Dopo l’esportazione del colorato K-Pop, per la Corea del Sud è il momento della K-Beauty. Perché non solo le compratrici dell’avantissimo popolo asiatico sono affamate di brand occidentali (il successo di Givenchy beauty recentemente è stato epocale).
Ma, come in un rigurgito di nazionalismo estetico, sono proprio ora loro, i coreani, a fare da leader nei segreti di bellezza a livello mondiale.
K-beauty è sinonimo del vivace quartiere di Myeongdong di Seoul che ospita negozi di cosmetici locali che impiegano estratti di lumache, un ingrediente distintivo dei prodotti di bellezza coreani le cui promesse di pelle luminosa, avvolti in accattivanti confezioni, hanno attratto i consumatori del paese e non solo.

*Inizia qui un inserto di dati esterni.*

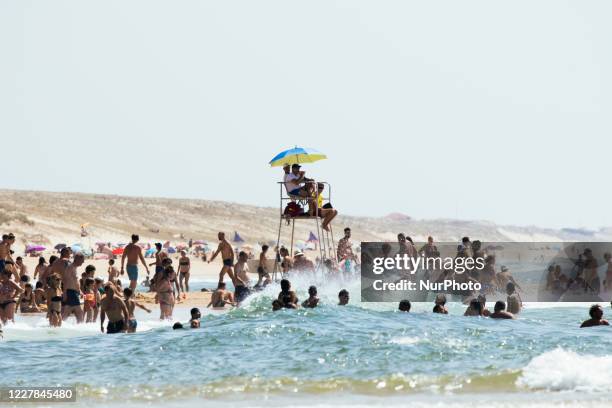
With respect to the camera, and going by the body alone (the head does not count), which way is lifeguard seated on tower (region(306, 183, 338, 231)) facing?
to the viewer's right

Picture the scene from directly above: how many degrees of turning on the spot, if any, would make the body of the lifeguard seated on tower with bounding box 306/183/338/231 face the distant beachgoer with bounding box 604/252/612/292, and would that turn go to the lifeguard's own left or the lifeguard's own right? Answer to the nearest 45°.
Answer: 0° — they already face them

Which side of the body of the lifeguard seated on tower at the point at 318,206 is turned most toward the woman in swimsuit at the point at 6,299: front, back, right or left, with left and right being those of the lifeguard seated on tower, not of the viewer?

Negli ultimi cinque anni, le esportazioni di K-beauty sono cresciute da 1 miliardo di dolalri nel 2012 a 2,64 miliardi nel 2017, secondo il Servizio doganale della Corea. L’ondata è andata di pari passo con l’hallyu, un’onda culturale della Corea del Sud che ha investito il mondo, specialmente in Cina. Ma nonostante la ripresa, i marchi coreani stanno affrontando una crescente concorrenza in patria da parte dei giocatori del lusso globale.
E da noi vanno forte loro. Proprio i marchi K riuniti nel multi-brand MiiN che ha aperto a Milano, dopo aver fatto man bassa nelle capitali mondiali fin dal 2014. Qui si trovano alcuni marchi in esclusiva come Klairs, Aromatica, Son & Park, Benton e Shangpree che sono già i favoriti delle make-up addicted.
Ci sono molte maschere e sieri anti-age nella collezione beauty coreana. L’assortimento privilegia le machere in tessuto di Leegeehaam e i patches al sambuco nero. E poi la mitica Beauty Water che chissà per quale congiunzione favorevole, è la più ricercata al mondo nel suo settore.